The following is from National 4-H and Molina Healthcare:

Over a 15-month period, nearly 1,000 U.S. teens engaged their peers to discuss their health needs, concerns and priorities. Teens responded to a social media survey, submitted videos and participated in town halls. The Teens Take on Health report was published in April 2014.

What did youth say? They see health as holistic mind, body and soul. They care just as much about emotional and mental health as physical health. They are concerned they're not getting enough sleep, and need help with stress. The end result concluded with a call to action by the teens involved.

As proposed during the Teens Take on Health Action Summit in April 2014.

    1. Keep it on the regular. Try to stick to a routine for bedtime and wake up time, even on the weekends.
    2. Manage your tech use. Avoid cell phone, tablet, computer and TV use within the hour before bed time.
    3. Exercise regularly. Even light exercise is better than no activity and can help with sleep.
    4. Know your limits. What do you like most? Prioritize your extracurricular school and social activities to avoid over-committing.
    5. Seek school policy solutions. Do you think it would help to have a later school start time?
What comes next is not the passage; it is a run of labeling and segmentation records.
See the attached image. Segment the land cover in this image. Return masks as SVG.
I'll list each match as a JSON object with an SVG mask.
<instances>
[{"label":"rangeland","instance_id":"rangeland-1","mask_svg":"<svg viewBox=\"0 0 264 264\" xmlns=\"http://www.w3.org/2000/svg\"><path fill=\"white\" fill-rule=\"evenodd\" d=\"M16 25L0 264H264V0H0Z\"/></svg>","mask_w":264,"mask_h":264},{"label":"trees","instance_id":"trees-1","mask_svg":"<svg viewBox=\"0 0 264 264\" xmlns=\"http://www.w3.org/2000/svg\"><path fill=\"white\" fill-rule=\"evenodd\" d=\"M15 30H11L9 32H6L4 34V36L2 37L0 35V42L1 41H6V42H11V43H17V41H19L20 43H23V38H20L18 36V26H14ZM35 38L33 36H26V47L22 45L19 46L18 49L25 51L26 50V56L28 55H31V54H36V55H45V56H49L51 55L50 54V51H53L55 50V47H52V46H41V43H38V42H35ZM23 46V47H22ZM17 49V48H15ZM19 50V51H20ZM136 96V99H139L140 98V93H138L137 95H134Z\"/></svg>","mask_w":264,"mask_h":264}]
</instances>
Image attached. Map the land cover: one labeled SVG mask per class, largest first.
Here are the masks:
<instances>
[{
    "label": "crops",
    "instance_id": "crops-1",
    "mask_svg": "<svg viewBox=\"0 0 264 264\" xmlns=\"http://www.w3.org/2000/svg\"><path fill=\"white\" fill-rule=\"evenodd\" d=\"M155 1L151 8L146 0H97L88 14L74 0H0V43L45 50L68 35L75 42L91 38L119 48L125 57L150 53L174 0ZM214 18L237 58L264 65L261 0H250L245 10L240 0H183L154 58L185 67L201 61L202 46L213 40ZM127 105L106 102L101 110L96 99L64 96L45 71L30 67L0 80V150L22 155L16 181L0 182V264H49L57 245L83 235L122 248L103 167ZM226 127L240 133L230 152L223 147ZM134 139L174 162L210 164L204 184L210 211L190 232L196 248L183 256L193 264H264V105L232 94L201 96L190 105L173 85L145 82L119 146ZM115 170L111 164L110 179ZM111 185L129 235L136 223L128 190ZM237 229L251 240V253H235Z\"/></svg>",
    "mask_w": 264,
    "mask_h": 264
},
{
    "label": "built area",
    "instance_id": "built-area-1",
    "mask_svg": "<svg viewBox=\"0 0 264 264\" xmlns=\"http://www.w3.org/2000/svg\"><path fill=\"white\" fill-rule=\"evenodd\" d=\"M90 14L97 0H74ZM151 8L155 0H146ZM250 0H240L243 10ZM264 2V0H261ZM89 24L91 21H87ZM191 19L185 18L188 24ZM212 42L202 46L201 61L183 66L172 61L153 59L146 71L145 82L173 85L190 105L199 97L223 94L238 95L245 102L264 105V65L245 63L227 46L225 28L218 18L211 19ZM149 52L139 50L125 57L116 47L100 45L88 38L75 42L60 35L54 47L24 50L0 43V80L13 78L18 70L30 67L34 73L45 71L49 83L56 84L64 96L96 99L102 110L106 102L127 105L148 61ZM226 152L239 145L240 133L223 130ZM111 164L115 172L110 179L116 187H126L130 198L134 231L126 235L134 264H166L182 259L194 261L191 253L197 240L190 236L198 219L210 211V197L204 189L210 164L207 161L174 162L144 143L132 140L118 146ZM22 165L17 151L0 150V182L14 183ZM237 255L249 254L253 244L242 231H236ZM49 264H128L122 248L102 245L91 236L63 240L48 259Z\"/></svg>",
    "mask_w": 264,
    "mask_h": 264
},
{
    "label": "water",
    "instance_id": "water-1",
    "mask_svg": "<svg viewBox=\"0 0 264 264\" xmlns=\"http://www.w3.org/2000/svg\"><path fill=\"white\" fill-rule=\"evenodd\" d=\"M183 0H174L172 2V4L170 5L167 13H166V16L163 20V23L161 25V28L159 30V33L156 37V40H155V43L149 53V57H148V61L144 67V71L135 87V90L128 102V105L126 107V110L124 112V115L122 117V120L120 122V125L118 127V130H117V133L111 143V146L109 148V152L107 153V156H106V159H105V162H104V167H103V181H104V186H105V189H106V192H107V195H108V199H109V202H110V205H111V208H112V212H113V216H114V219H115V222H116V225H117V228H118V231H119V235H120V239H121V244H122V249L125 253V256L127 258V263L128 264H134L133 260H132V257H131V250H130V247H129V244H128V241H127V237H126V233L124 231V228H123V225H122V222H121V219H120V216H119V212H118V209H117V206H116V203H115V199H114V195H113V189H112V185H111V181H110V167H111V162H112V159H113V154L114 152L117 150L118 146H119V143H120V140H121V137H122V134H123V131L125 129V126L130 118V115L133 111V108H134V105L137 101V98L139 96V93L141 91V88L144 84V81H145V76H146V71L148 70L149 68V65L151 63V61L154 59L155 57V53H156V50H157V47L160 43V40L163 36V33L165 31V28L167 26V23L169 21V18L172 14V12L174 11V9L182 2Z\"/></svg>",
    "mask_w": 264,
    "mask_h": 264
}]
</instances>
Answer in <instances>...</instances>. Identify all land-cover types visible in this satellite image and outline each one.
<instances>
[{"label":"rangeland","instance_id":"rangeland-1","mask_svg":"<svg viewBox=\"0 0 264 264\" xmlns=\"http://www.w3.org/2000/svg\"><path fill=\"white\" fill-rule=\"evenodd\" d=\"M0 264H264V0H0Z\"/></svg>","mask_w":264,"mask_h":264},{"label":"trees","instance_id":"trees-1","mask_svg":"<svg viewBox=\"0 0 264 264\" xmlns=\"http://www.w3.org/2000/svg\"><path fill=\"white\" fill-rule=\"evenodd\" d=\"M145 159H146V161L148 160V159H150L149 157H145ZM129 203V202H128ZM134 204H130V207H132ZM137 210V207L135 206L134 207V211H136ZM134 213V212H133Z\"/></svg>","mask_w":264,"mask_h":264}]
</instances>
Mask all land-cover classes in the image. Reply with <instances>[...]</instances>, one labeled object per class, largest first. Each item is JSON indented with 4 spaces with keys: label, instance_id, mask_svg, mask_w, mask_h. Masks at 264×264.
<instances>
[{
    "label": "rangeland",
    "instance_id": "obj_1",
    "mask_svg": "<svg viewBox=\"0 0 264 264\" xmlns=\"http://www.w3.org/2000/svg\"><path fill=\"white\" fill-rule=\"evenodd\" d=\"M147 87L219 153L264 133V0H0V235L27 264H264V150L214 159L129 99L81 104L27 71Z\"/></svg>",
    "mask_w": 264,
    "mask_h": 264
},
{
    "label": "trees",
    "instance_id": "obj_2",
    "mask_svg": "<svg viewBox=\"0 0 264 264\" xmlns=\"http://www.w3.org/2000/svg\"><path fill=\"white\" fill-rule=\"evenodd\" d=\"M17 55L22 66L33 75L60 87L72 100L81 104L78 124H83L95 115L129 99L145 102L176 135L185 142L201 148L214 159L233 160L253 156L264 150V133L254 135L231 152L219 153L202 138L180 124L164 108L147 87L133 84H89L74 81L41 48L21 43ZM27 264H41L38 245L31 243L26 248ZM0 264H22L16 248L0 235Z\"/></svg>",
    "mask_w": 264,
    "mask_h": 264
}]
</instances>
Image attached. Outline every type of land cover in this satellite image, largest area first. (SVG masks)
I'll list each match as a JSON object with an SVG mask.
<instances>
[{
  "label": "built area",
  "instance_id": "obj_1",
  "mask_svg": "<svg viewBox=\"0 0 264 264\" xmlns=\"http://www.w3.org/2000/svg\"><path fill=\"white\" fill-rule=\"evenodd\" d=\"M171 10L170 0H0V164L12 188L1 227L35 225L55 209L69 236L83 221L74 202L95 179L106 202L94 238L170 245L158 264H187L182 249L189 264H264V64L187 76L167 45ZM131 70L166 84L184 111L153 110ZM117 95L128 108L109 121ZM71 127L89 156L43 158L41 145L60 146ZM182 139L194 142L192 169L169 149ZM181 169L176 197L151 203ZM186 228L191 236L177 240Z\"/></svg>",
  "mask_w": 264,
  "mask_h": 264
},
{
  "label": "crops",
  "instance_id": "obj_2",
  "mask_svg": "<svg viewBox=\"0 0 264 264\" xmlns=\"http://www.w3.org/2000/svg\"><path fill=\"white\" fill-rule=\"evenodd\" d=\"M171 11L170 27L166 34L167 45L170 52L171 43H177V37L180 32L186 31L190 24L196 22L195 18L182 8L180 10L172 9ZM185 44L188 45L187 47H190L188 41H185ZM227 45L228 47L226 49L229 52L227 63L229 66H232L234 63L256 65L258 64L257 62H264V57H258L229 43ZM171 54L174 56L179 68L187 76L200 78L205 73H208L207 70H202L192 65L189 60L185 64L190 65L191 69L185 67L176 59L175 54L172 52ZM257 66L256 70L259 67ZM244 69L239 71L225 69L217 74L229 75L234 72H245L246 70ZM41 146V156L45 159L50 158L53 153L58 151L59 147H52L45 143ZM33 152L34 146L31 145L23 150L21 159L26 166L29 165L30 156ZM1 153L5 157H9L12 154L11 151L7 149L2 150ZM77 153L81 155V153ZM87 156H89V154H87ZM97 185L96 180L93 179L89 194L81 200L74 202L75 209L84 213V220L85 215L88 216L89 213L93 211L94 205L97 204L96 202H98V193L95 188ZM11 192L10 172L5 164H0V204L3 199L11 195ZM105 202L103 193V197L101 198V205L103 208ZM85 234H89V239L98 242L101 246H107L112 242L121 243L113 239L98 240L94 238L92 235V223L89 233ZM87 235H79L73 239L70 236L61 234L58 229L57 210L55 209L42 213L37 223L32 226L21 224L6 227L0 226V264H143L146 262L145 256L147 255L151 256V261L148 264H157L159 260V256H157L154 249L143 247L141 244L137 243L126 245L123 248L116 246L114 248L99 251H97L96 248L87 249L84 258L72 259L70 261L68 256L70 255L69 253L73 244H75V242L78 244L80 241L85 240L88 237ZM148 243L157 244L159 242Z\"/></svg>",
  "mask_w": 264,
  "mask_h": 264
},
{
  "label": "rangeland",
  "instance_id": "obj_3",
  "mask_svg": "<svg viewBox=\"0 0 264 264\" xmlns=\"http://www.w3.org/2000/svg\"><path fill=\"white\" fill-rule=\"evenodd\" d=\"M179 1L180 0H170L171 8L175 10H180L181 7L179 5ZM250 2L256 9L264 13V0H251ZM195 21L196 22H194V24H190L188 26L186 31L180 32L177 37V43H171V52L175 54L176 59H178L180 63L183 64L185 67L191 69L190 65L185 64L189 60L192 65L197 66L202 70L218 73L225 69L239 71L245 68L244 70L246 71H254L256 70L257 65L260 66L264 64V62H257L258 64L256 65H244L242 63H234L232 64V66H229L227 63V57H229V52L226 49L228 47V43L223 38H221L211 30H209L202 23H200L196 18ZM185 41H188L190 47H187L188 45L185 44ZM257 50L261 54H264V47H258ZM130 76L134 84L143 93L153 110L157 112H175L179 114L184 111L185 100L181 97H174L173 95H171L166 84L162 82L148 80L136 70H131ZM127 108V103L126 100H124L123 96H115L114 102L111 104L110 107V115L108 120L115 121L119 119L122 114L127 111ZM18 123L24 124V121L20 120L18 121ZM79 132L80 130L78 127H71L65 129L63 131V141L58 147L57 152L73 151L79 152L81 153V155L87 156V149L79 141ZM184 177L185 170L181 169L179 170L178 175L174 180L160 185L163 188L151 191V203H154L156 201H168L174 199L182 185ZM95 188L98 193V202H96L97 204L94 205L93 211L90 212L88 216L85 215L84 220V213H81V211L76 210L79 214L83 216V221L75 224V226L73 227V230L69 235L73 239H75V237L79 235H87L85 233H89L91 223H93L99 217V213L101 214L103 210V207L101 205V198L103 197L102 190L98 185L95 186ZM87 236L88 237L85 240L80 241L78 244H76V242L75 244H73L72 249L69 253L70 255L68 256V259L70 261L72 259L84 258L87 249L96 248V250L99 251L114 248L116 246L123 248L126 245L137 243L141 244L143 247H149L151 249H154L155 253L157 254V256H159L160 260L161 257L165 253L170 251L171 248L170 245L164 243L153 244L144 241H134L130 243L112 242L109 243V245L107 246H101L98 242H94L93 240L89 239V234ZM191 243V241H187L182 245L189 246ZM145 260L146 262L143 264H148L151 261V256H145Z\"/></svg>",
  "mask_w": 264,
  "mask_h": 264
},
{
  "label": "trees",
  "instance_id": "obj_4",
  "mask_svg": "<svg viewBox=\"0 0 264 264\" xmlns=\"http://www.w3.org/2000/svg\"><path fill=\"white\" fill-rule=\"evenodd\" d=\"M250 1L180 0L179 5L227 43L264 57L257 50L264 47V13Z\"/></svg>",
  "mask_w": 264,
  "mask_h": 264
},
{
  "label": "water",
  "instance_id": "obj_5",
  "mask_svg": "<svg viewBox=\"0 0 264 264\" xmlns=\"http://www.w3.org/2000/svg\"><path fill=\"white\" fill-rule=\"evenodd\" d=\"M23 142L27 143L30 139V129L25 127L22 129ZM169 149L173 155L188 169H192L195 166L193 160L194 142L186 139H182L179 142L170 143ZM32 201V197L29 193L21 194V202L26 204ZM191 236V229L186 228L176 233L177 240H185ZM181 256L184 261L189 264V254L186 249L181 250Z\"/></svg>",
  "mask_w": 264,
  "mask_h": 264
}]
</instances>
What about having time management classes added to the curriculum? Consider school policy solutions that you can advocate for locally.

Have A Conversation With Your Teen
These five proposed actions range from short to long term impacts around healthy living for teens. From the simple step of setting their alarm on the weekend to advocating their school's policy, this study is a resounding message that teens are aware of the importance for healthy living. It should be a topic of discussion on all levels.

If your family has a teen-in-residence how does your family address these concerns? Our family has found the management of technology the most difficult. Between web backpacks for studying purposes to sending out a tweet, technology is a double edged sword, at times. The educational value of the multitude of resources is wonderful. But the temptation for the teen to default to the social aspects of technology is a challenge. One technique our family put in place was a rule that no technology is allowed in the bedroom during sleep time. It becomes too inviting just to check to see the latest snap that comes in, instead of focusing on much needed sleep to prepare for the demands of high school life.

There needs to be a balance with all aspect of the teen's daily life. The concept of knowing their limits is a life skill even adults struggle with. 4-H youth development programs focus on life skills and we strive to incorporate teen voice and their leadership throughout.